_WHAT IS REQUIRED_
Images do not belong in the copy. Retype the entries exactly.

--------

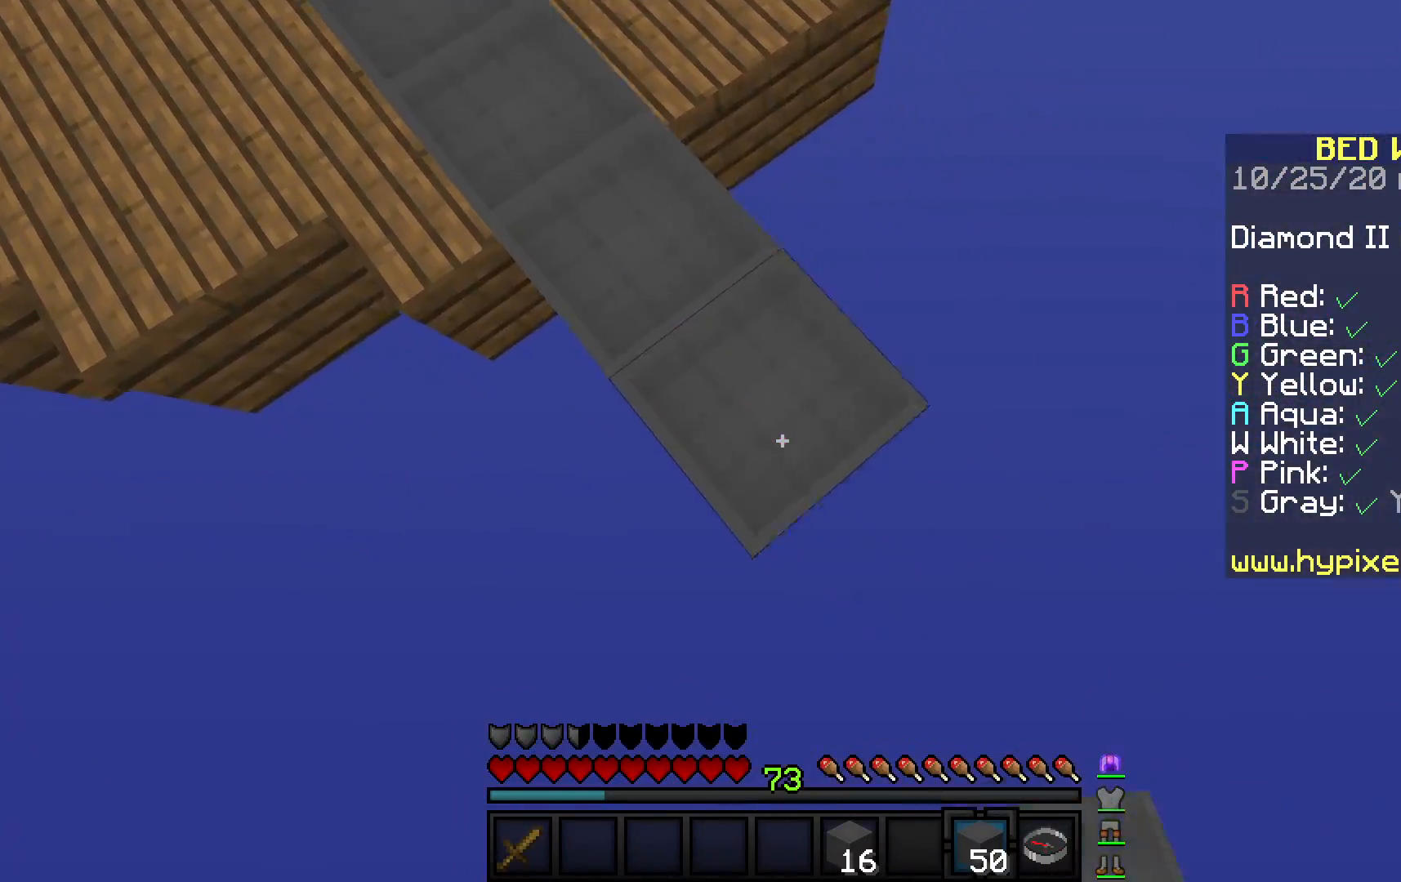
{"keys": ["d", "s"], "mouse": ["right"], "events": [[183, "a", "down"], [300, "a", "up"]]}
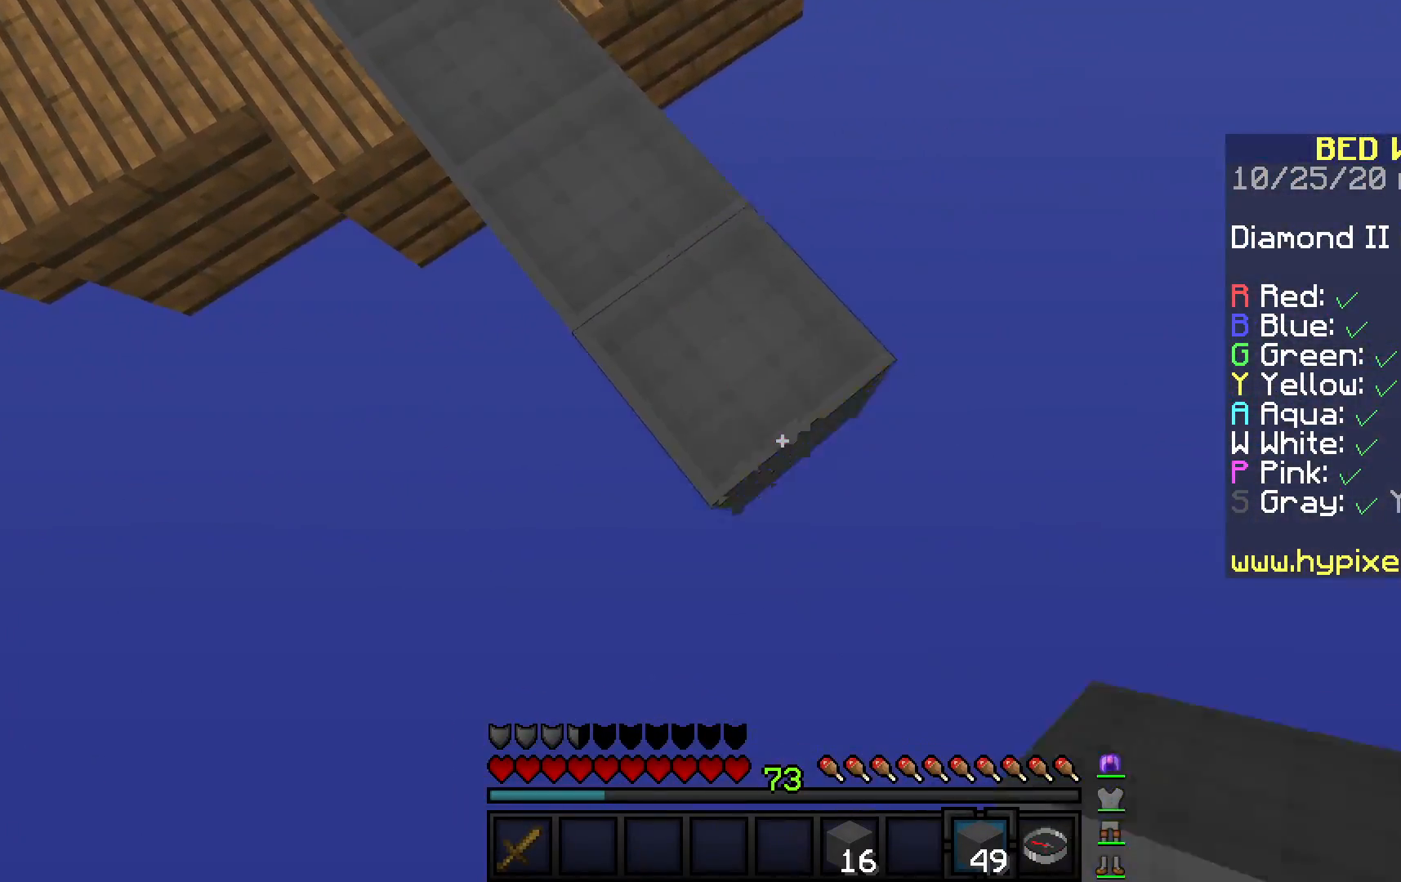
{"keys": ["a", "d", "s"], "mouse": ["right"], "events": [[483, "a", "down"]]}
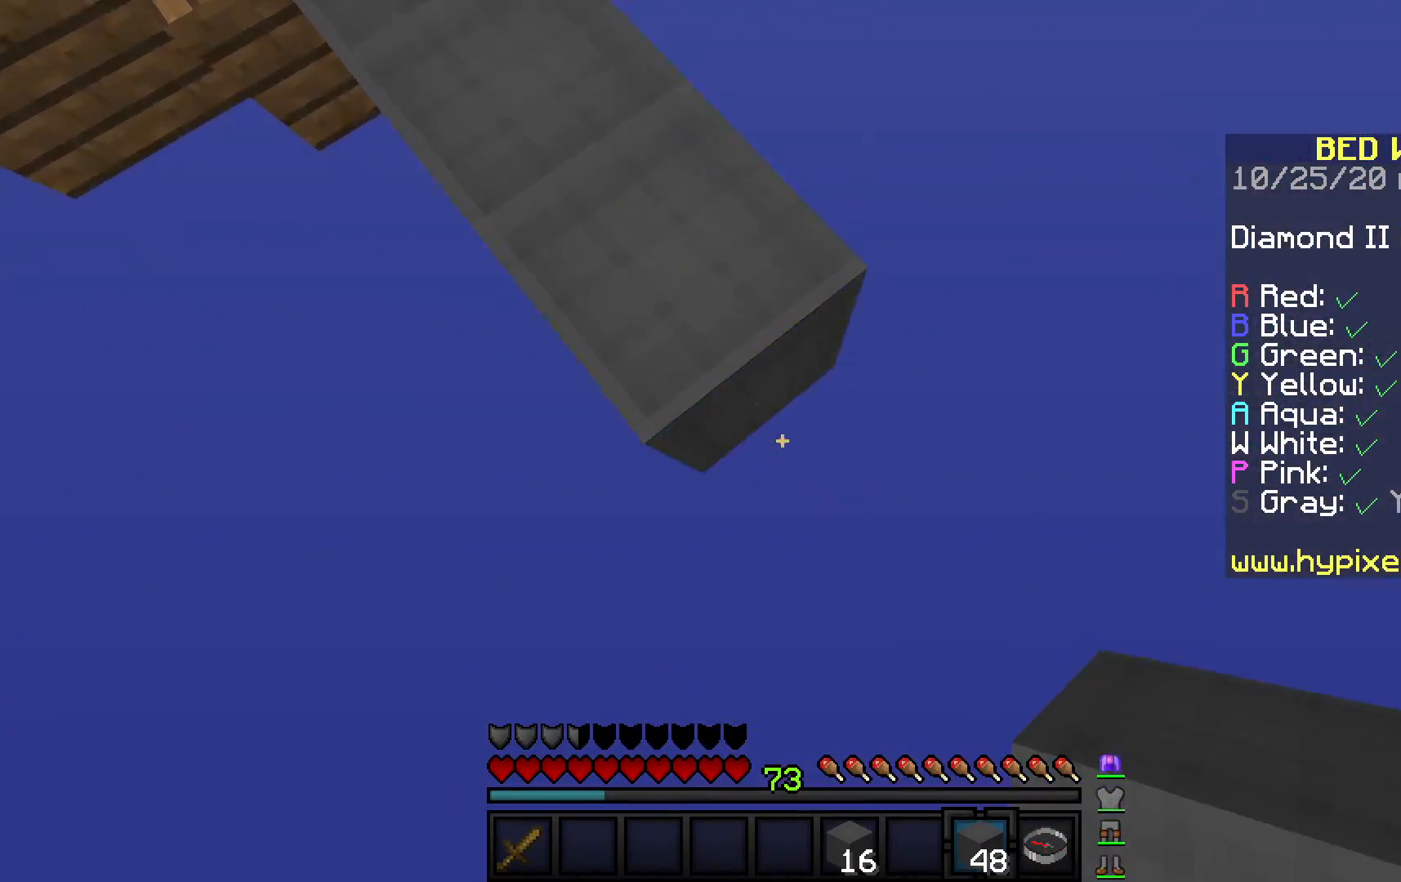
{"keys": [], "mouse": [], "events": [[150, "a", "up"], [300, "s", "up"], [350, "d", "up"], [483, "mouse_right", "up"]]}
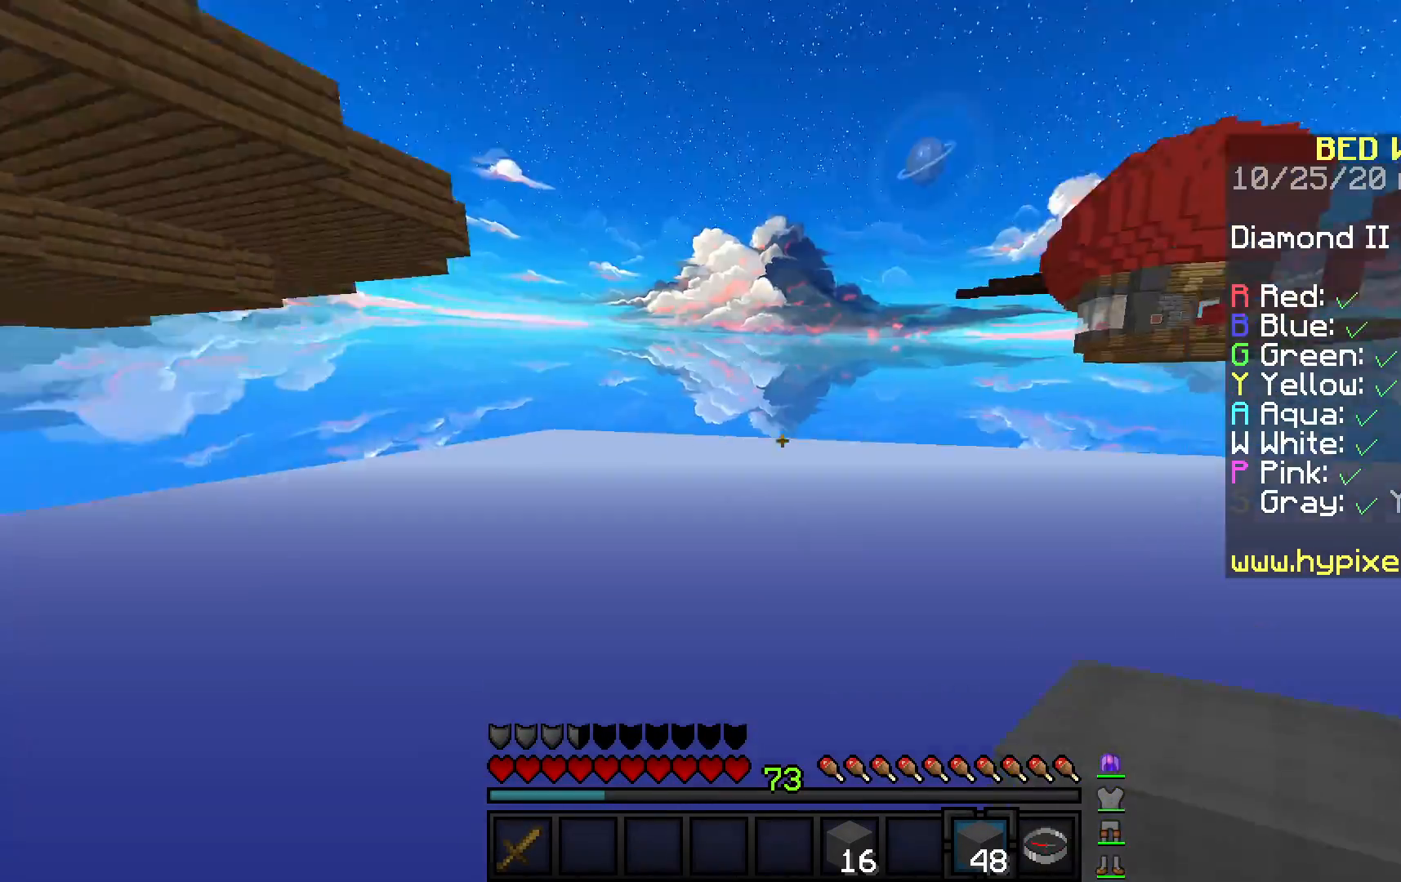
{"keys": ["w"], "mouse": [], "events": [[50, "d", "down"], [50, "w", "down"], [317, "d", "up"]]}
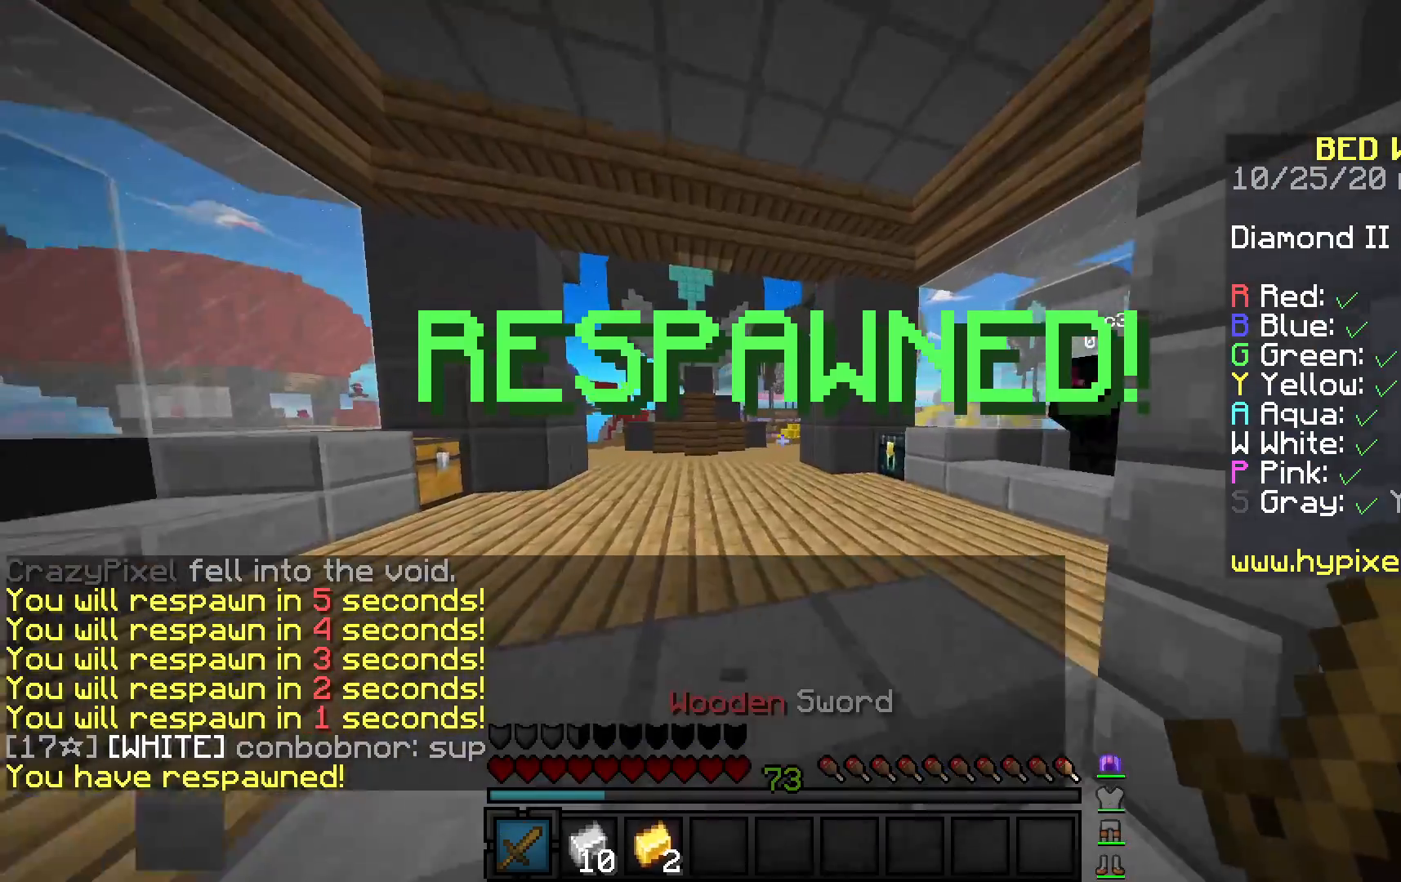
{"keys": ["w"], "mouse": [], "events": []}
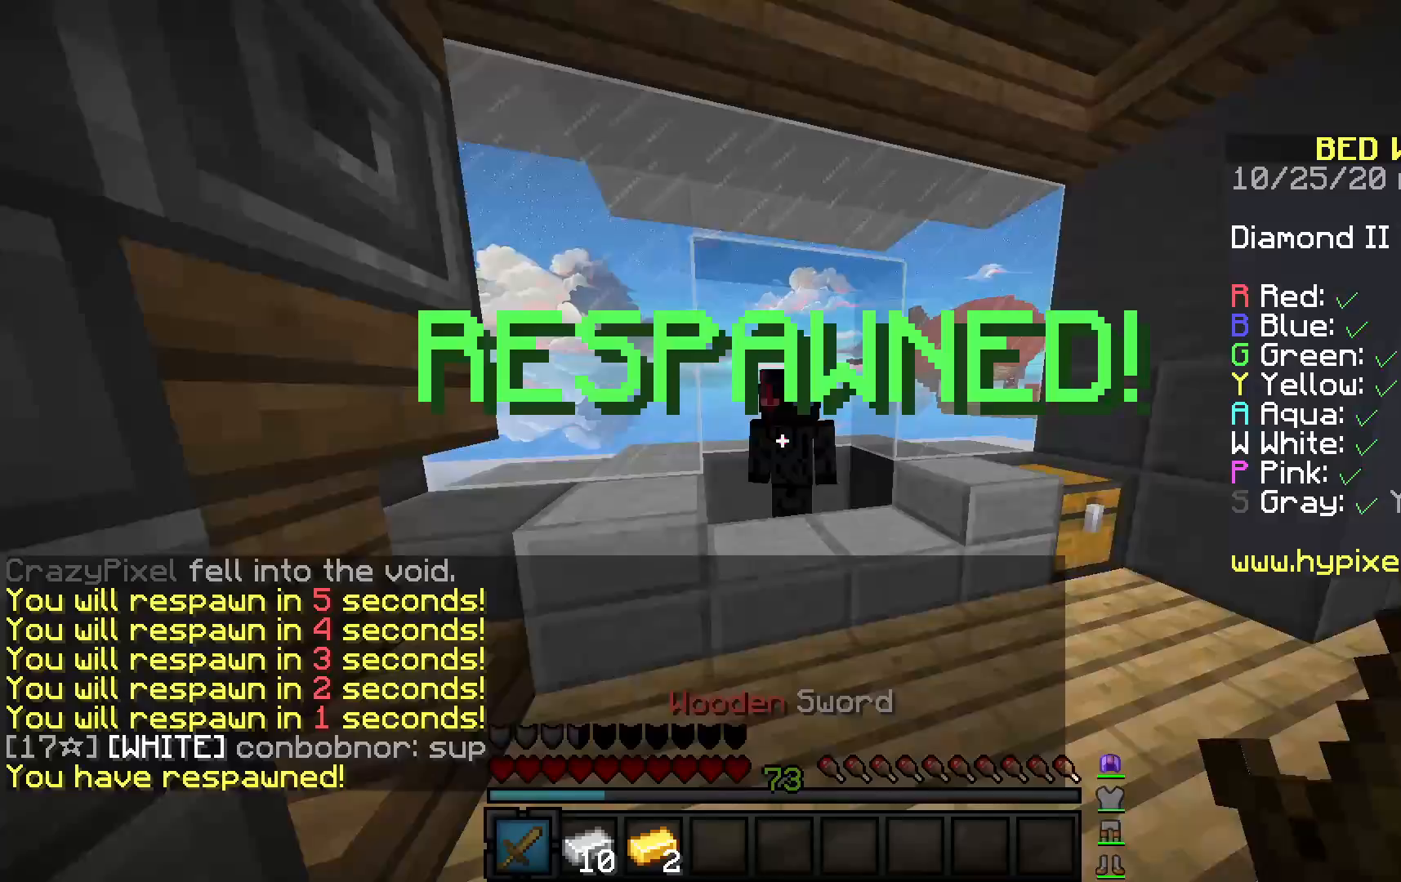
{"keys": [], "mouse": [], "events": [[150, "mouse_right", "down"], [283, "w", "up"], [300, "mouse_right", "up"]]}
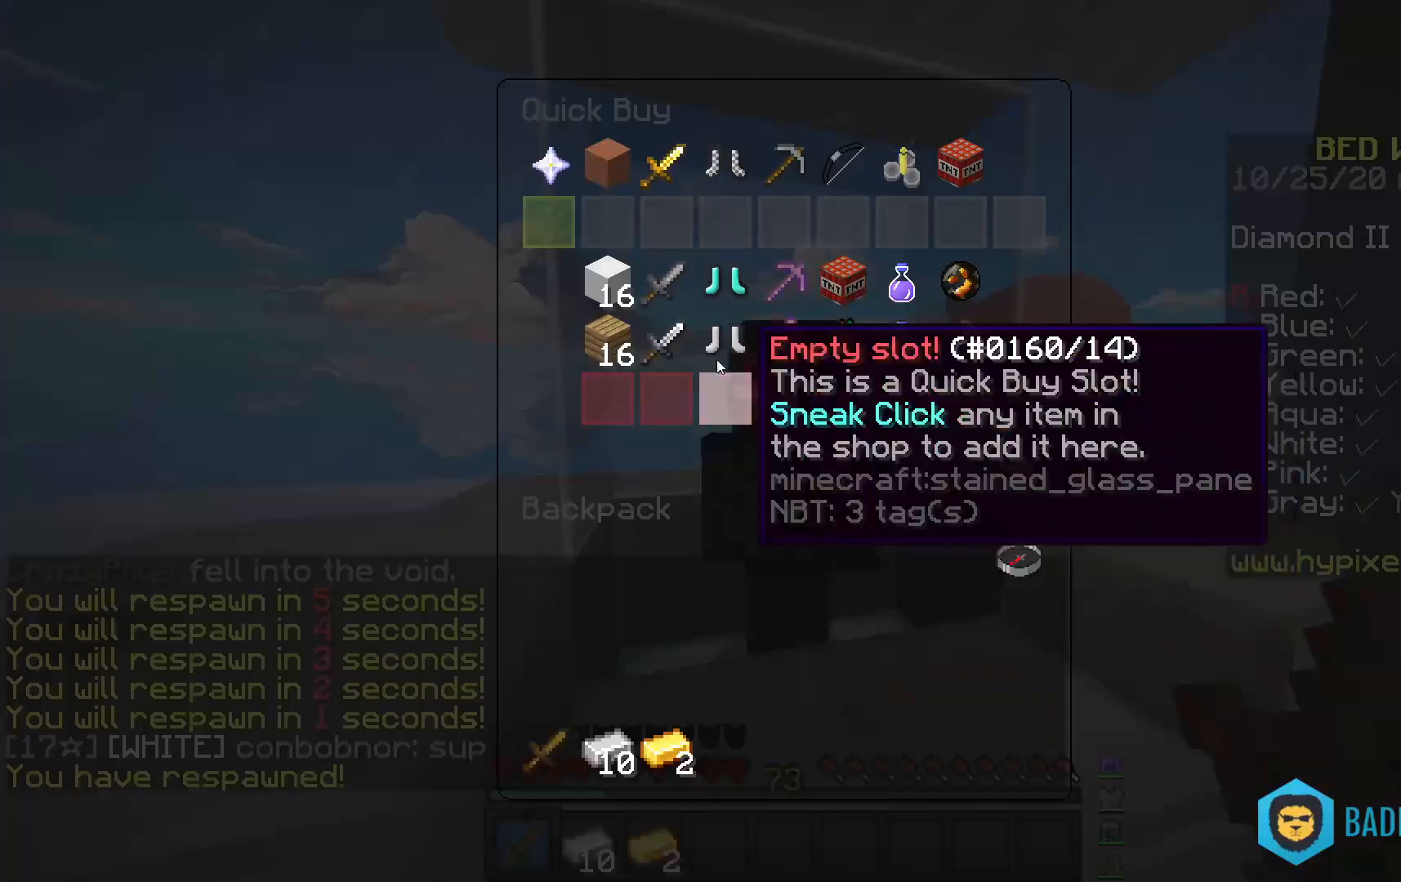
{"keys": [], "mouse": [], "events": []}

--------

_SOLUTION TO THIS PROBLEM_
{"keys": ["d", "s"], "mouse": ["right"], "events": [[183, "a", "down"], [300, "a", "up"]]}
{"keys": ["a", "d", "s"], "mouse": ["right"], "events": [[483, "a", "down"]]}
{"keys": [], "mouse": [], "events": [[150, "a", "up"], [300, "s", "up"], [350, "d", "up"], [483, "mouse_right", "up"]]}
{"keys": ["w"], "mouse": [], "events": [[50, "d", "down"], [50, "w", "down"], [317, "d", "up"]]}
{"keys": ["w"], "mouse": [], "events": []}
{"keys": [], "mouse": [], "events": [[150, "mouse_right", "down"], [283, "w", "up"], [300, "mouse_right", "up"]]}
{"keys": [], "mouse": [], "events": []}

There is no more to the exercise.